M. an Hz. Albrecht von Preußen. Vorrede zu: Martin Luther, Tomus tertius omnium operum. Wittenberg, Hans Lufft, 1549. - Wittenberg, [vor] 1. Mai 1549

[1.1] Die öffentliche Aufbewahrung der Werke glaubwürdiger Autoren für die Nachwelt ist in der Kirche überaus wichtig, z. B. die Traditionskette von Gregor dem Wundertäter, Irenaeus, Euseb bis Basilius über die Trinität.

[1.2] In Alexandria, Caesarea und Antiochia wurden einst die Schriften der Apostelschüler sorgfältig aufbewahrt. In Europa war man nachlässiger. Jetzt soll man es besser machen, wozu öffentliche Mittel erforderlich sind.

[2.1] Viele verwerfen alle Auslegungen und lassen nur die Quellen gelten. Denn die Bibel enthält die ganze Lehre der Kirche und ist eindeutig, die meisten Auslegungen dagegen sind voller Verderbnisse.

[2.2] Dies ist richtig. Origenes, Thomas [von Aquin] und deren Nachfolger irrten ganz von Paulus ab; Augustin machte aus Unkenntnis der hebräischen Sprache zahlreiche Fehler bei den Psalmen. Dennoch ist wegen der Fehlerhaftigkeit der Exegeten nicht die Exegese überhaupt abzulehnen.

[3.1] Richtlinien für die Auslegung.

Dateneinträge:
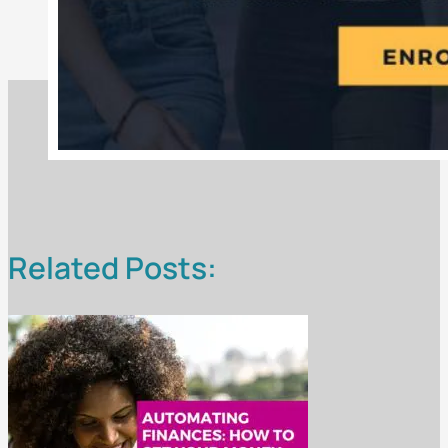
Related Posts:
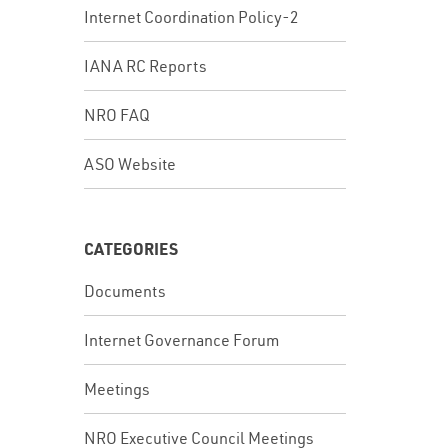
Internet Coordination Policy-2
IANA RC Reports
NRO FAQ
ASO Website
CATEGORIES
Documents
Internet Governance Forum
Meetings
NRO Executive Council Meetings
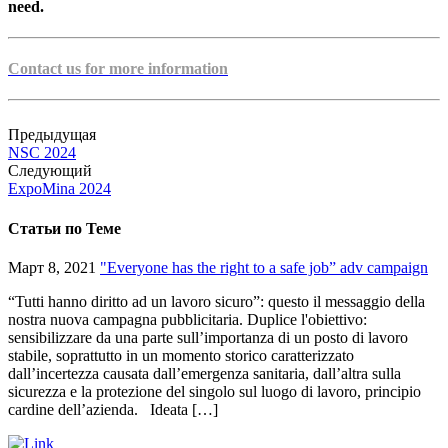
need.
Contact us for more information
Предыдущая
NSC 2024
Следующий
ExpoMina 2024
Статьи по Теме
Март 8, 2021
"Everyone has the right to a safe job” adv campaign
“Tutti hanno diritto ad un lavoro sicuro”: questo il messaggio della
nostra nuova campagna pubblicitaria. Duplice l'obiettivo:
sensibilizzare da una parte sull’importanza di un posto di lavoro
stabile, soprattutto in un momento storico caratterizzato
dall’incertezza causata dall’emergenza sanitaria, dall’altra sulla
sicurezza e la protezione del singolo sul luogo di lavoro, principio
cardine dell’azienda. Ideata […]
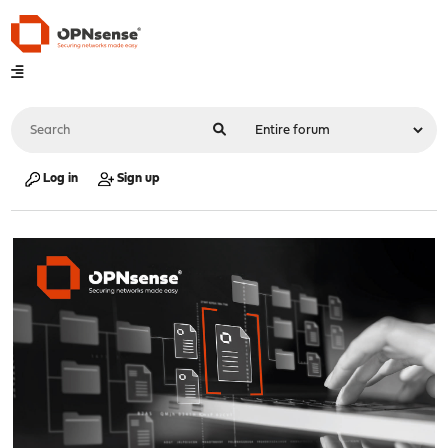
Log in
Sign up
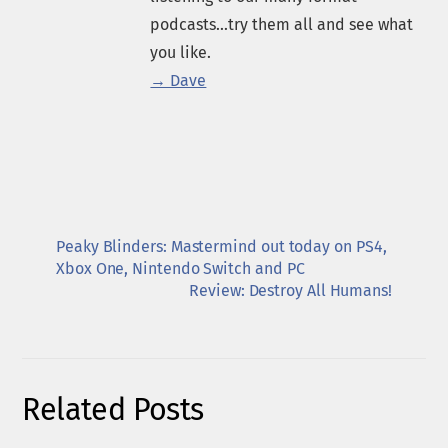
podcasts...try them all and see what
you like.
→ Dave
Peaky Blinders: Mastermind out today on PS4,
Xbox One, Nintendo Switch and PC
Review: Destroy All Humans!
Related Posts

==

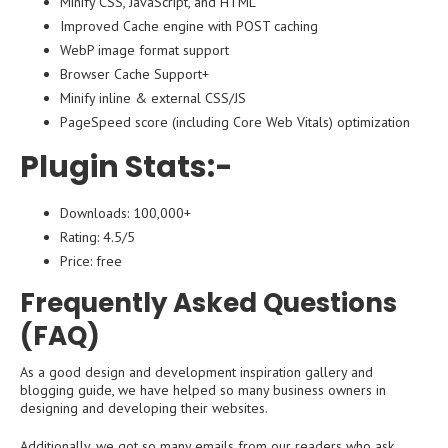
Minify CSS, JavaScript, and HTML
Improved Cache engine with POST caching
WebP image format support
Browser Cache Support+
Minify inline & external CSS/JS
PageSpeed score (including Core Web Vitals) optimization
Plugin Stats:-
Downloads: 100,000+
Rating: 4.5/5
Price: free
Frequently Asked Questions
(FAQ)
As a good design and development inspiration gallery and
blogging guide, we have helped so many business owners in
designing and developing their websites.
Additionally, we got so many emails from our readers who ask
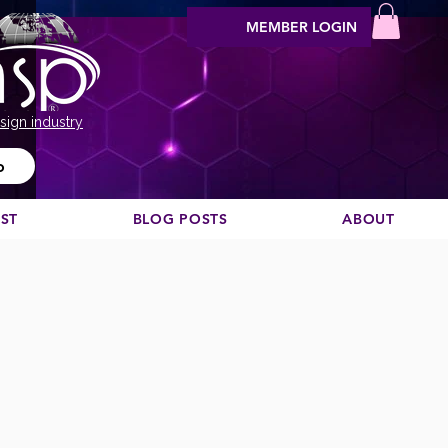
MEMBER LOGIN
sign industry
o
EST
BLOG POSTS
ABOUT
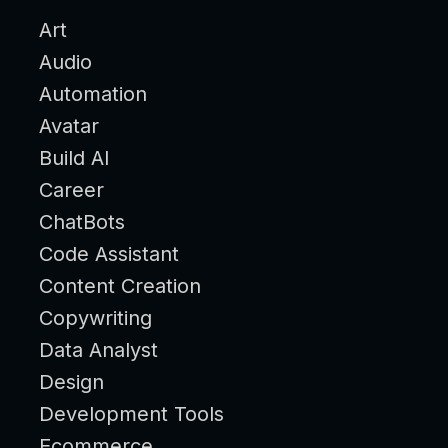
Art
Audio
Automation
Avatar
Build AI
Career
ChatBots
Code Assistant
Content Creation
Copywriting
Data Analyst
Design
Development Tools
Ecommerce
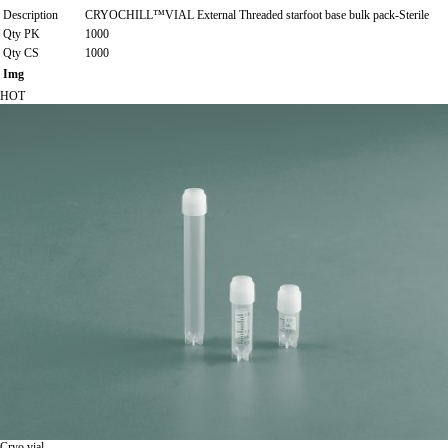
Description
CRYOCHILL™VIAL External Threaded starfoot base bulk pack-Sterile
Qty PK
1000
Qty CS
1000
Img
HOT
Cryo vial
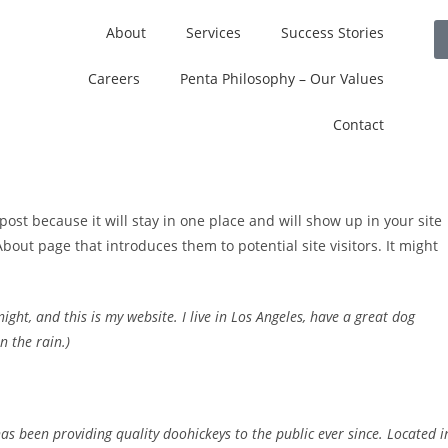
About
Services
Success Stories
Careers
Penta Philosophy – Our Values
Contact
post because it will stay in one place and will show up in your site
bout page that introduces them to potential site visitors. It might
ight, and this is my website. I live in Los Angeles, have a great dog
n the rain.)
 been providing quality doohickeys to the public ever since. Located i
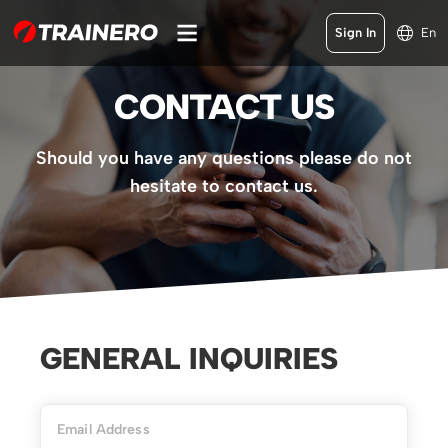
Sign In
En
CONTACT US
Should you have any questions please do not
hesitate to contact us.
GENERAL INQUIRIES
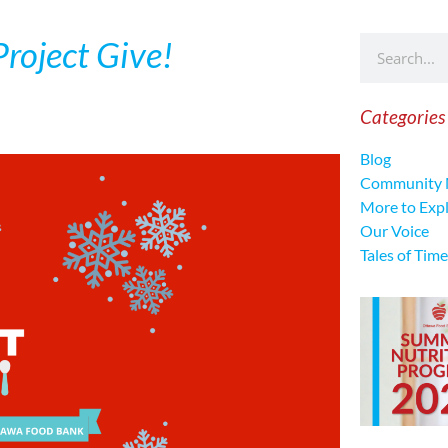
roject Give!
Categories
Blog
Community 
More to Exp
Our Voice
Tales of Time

▸ AUFGABE: Übertragen Sie aus dem Ausgangstext wortgetreu den Abschnitt, der bei den Worten „[1.2] In Alexandria, Caesarea“ beginnt und mit „Mittel erforderlich sind.“ schließt.

▸ LÖSUNG:
[1.2] In Alexandria, Caesarea und Antiochia wurden einst die Schriften der Apostelschüler sorgfältig aufbewahrt. In Europa war man nachlässiger. Jetzt soll man es besser machen, wozu öffentliche Mittel erforderlich sind.